According to the statement’s authors, myocardial perfusion PET has high diagnostic accuracy, strong prognostic power, a low amount of radiation, quantification of myocardial blood flow, short acquisition protocols and consistent high-quality images.
Timothy M. Bateman
They also wrote that myocardial perfusion PET should be the recommended test under the following conditions: when previous stress imaging is equivocal, of poor quality or inconclusive; in high-risk patients in whom diagnostic errors translate into significant clinical implications; in patients whose body characteristics could affect image quality; and for younger patients who could benefit from reduction of lifetime radiation exposure.
According to the statement, myocardial perfusion PET exposes patients to radiation levels lower than some other radiation-based imaging modalities and well below those linked to long-term adverse effects.

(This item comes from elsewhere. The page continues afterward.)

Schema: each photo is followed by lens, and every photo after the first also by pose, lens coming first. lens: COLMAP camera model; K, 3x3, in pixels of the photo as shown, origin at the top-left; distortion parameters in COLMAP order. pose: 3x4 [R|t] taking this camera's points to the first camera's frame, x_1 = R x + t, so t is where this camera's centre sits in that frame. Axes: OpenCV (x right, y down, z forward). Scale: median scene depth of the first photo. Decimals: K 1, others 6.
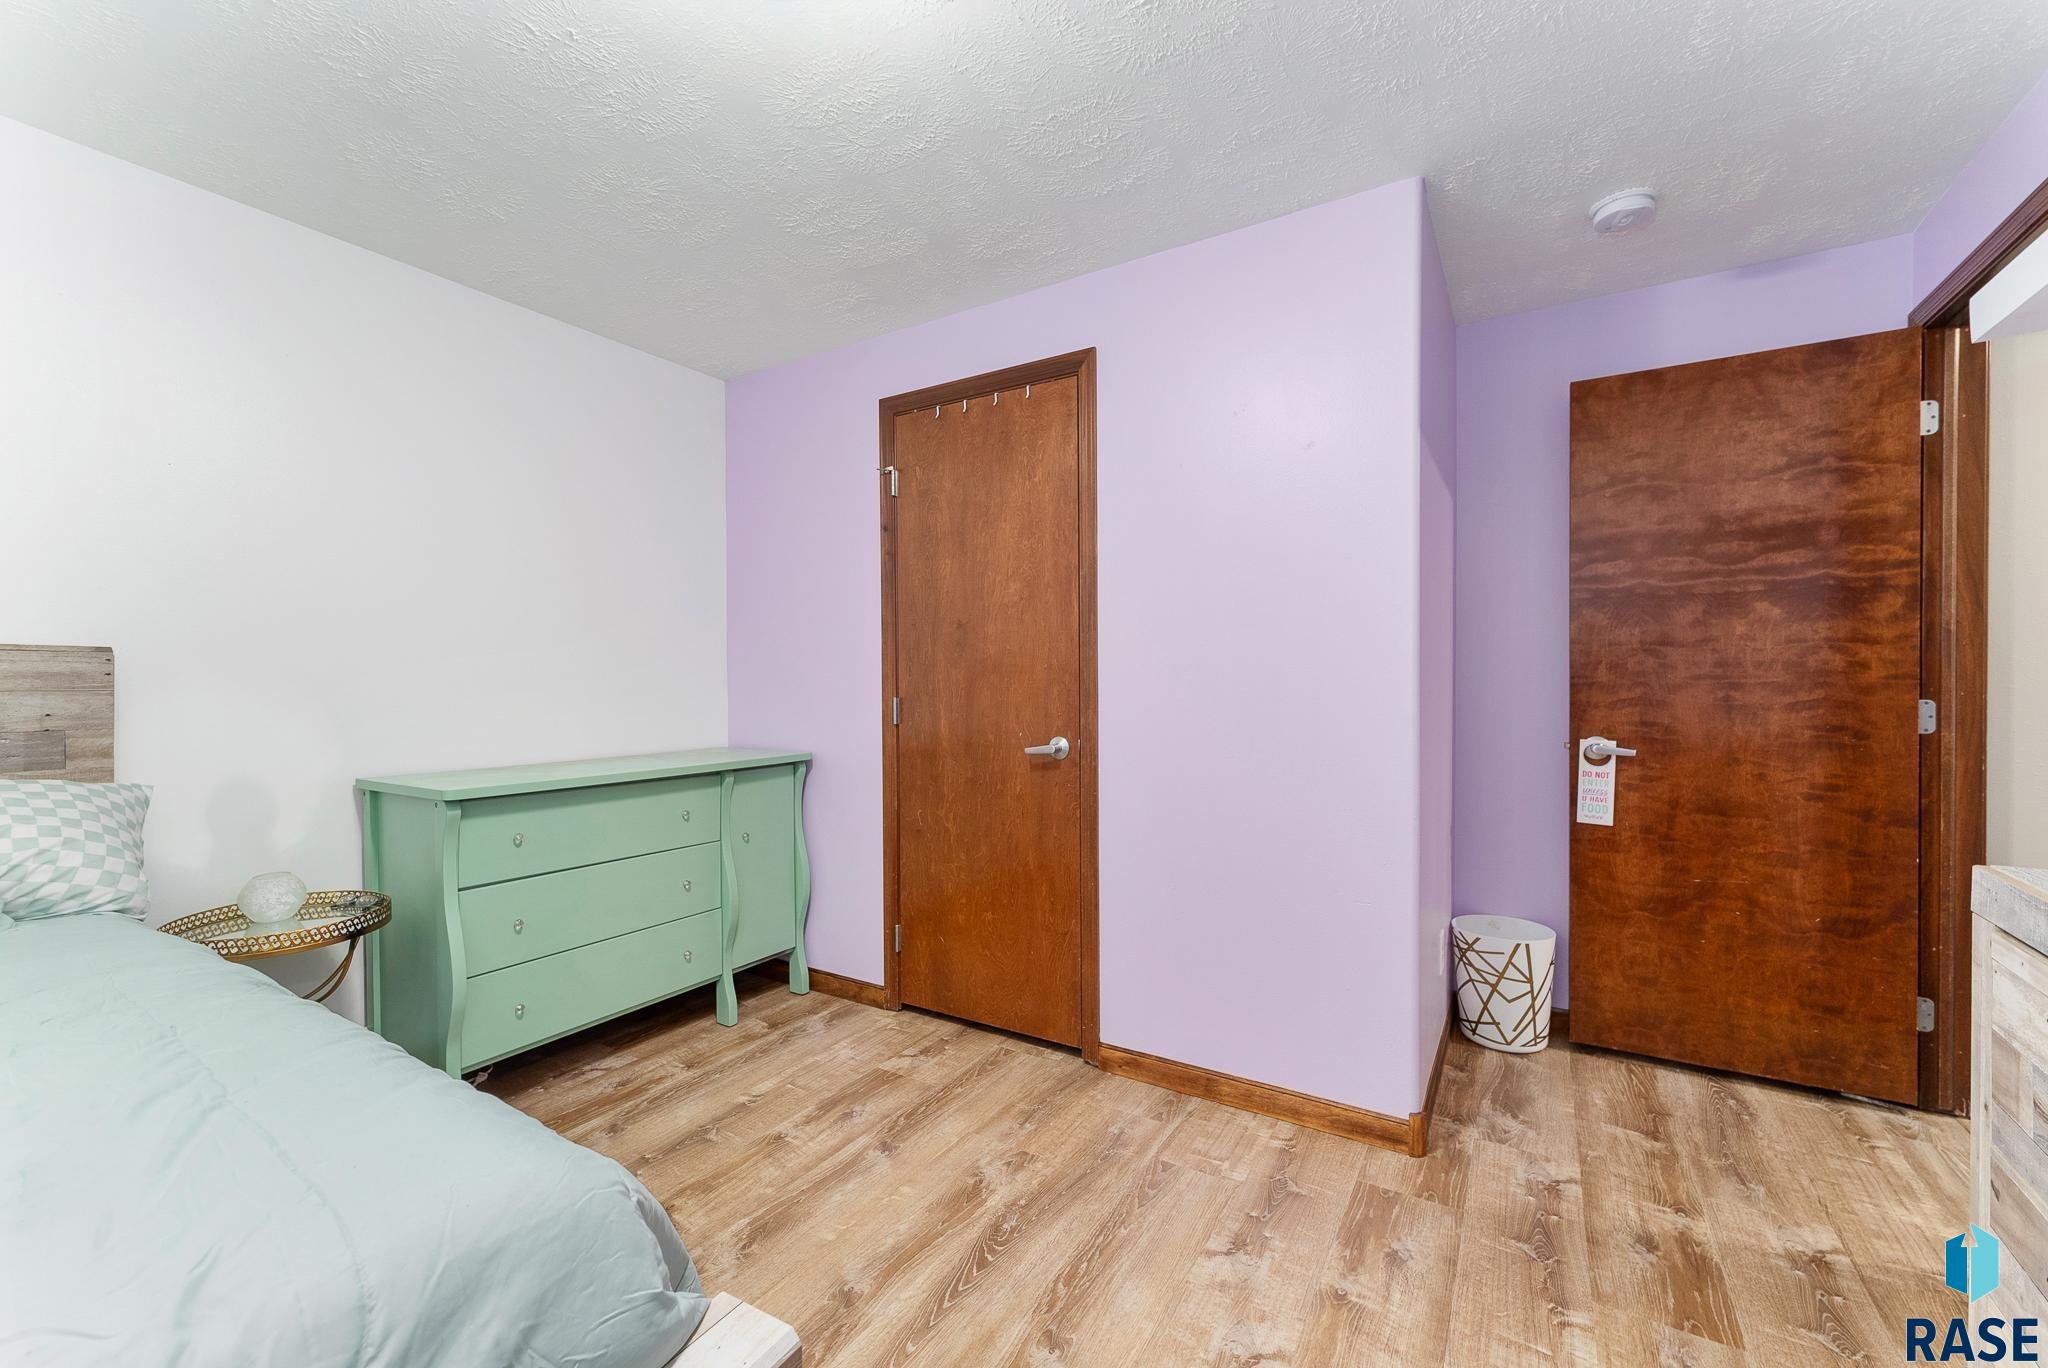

“Among available noninvasive cardiac imaging options, the [two societies] have noted significant underutilization of myocardial perfusion PET relative to its demonstrated advantages for patients being assessed for suspected clinically important CAD, and to its current wide availability in the United States,” Timothy M. Bateman, MD, clinical professor of medicine, University of Missouri–Kansas City School of Medicine, Kansas City, Missouri, and colleagues wrote in the statement. – by James Clark
Disclosure: Bateman reports receiving research grants from Astellas and GE Healthcare; receiving royalties from ExSPECT II Attenuation Correction and Imagen Pro/MD/Q/3D; serving on an advisory board for Lantheus; and being a salaried employee or owner of CVIT. Please see the full statement for a list of the other authors’ relevant financial disclosures.